*DOCUMENT EXTRACT*.

    False: The Go Blog: Defer, Panic, and Recover

    Deferred function calls are executed in Last In First Out order after the surrounding function returns.
  7. T/F? Deferred functions may read but not assign to the returning function's named return values.
    Answer

    False: The Go Blog: Defer, Panic, and Recover

    Deferred functions may read and assign to the returning function’s named return values.
  8. T/F? Excluding cases such as panics, a go program exits when all goroutines have finished.
    Answer

    False: The Go Spec: Program Execution

    Program execution begins by initializing the program and then invoking the function main in package main. When that function invocation returns, the program exits. It does not wait for other (non-main) goroutines to complete.
  9. T/F? Naked returns (like naked mole rats) are visually unappealing, best left out of sight.
    Answer

    TRUE

  10. Given type Point struct { X, Y int } why would this code make any self-respecting gopher cringe? p := Point{1, 2}
    Answer

    The assignment statement utilizes a composite literal (see the Go Spec: Composite Literals. When a struct type is initialized using a composite literal:

    An element list that does not contain any keys must list an element for each struct field in the order in which the fields are declared.

    The above is a very rigid requirement. Always specifying keys (field names) in struct literals is a much more flexible way to code and allows for the addition and re-ordering of fields without breaking any calling code.

  11. Complete the following two Go Proverbs: 'Clear is better than ______. __________ is never clear.'
    Answer

    Clear is better than clever. Reflection is never clear.

  12. Jeopardy Clue: "The utility whose style is no one's favorite, but is still everyone's favorite."
    Answer

    What is go fmt? (see the Go Proverbs)

  13. What is the difference between concurrency and parallelism, and why does it matter?
    Answer

    Concurrent execution refers to the capability of the runtime to multi-task when presented with, for instance, blocking I/O. Parallelism refers to executing multiple tasks at the same time (using multiple processors/threads). A concurrent program written in Go can be executed in parallel simply by ensuring that GOMAXPROCS is greater than 1 (the default value since Go 1.5 has been the number of cores available).

  14. The strings.NewReplacer() function panics if an odd number of arguments are passed. Is this a good approach?
    Answer

    It certainly seems odd for a standard library function such as this to panic if passed an odd number of arguments. Perhaps it would be better to have defined the function with an error return value:

    def NewReplacer(args ...string) (*Replacer, error) {...}

    Because of the Go 1.0 compatibility promise, the signature for this function won't be changing anytime soon, but we could create a custom 'builder' to smooth this out, something with a Register(search, replace string) method.

*SOURCE DATA*.

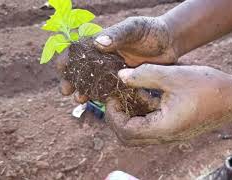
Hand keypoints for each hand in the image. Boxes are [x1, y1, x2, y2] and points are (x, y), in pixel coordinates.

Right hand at [56, 16, 177, 102]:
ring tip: (79, 99)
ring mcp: (114, 71)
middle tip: (66, 91)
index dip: (66, 59)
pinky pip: (111, 91)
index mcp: (102, 42)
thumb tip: (97, 44)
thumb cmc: (151, 30)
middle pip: (82, 70)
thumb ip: (117, 34)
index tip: (60, 69)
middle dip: (71, 80)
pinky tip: (98, 103)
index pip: (78, 50)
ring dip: (84, 91)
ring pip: (94, 83)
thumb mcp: (134, 28)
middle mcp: (105, 58)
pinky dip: (103, 97)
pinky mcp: (125, 81)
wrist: (170, 43)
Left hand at [106, 64, 231, 145]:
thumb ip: (144, 76)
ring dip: (131, 115)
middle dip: (118, 118)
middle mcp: (166, 136)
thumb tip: (121, 77)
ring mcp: (172, 134)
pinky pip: (153, 125)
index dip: (113, 115)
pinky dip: (144, 113)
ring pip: (141, 132)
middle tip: (116, 98)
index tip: (111, 96)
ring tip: (129, 94)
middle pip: (130, 137)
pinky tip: (146, 95)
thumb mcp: (173, 76)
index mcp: (163, 127)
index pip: (126, 131)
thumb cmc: (209, 87)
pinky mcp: (177, 127)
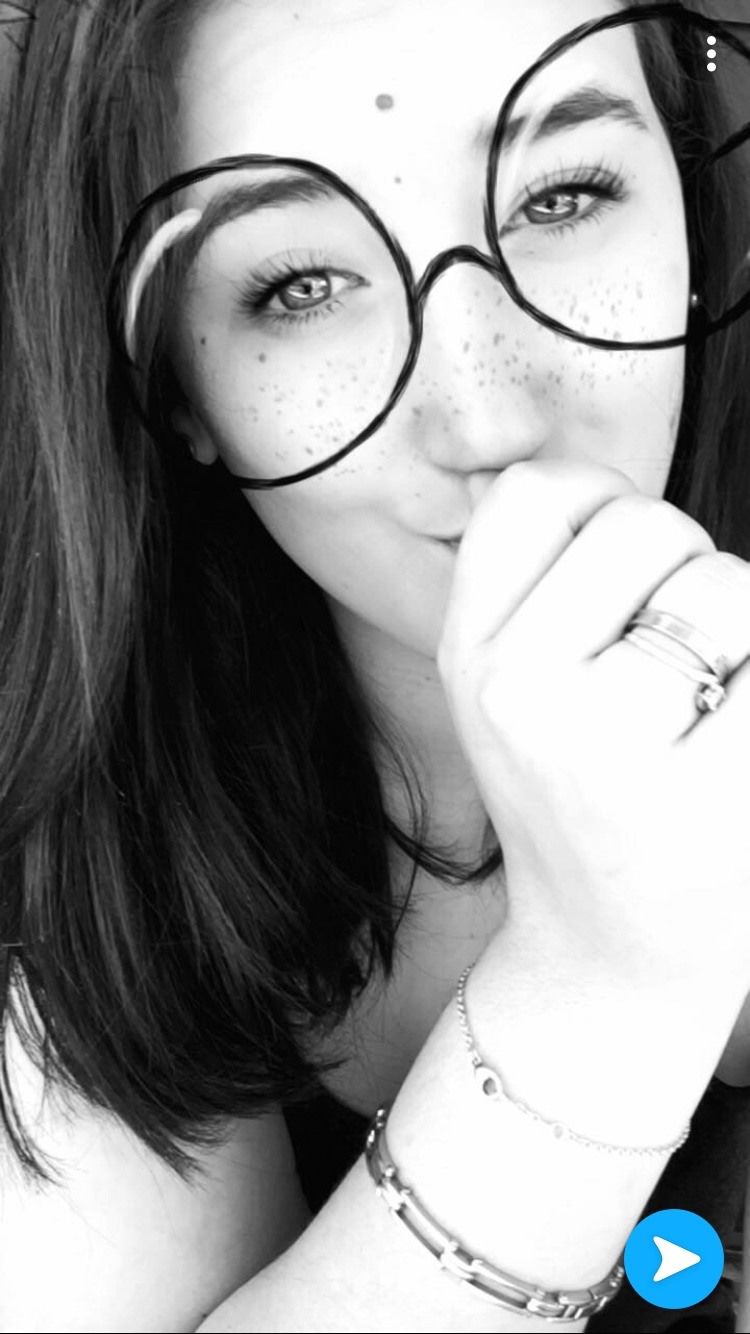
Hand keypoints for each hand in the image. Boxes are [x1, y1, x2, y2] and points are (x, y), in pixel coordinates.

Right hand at [438, 459, 749, 989]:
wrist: (607, 964)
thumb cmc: (581, 807)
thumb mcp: (511, 695)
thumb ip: (539, 588)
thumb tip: (612, 493)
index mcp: (470, 656)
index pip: (535, 491)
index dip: (602, 506)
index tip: (625, 576)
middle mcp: (520, 692)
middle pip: (647, 523)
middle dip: (686, 572)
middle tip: (675, 667)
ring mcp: (610, 745)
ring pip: (730, 584)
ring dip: (744, 634)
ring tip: (708, 714)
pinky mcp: (708, 793)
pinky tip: (737, 750)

*ACTIVITIES*.
A. In the Go quiz text, what has the default value of GOMAXPROCS been since Go 1.5?
B. Reproduce the passage of the Go quiz text starting at "Program execution begins" and ending at "out of sight.".

*ANSWERS TO THE PROBLEMS*.
A. The number of cores available.

B.
Program execution begins by initializing the program and then invoking the function main in package main. When that function invocation returns, the program exits. It does not wait for other (non-main) goroutines to complete.
  9. T/F? Naked returns (like naked mole rats) are visually unappealing, best left out of sight.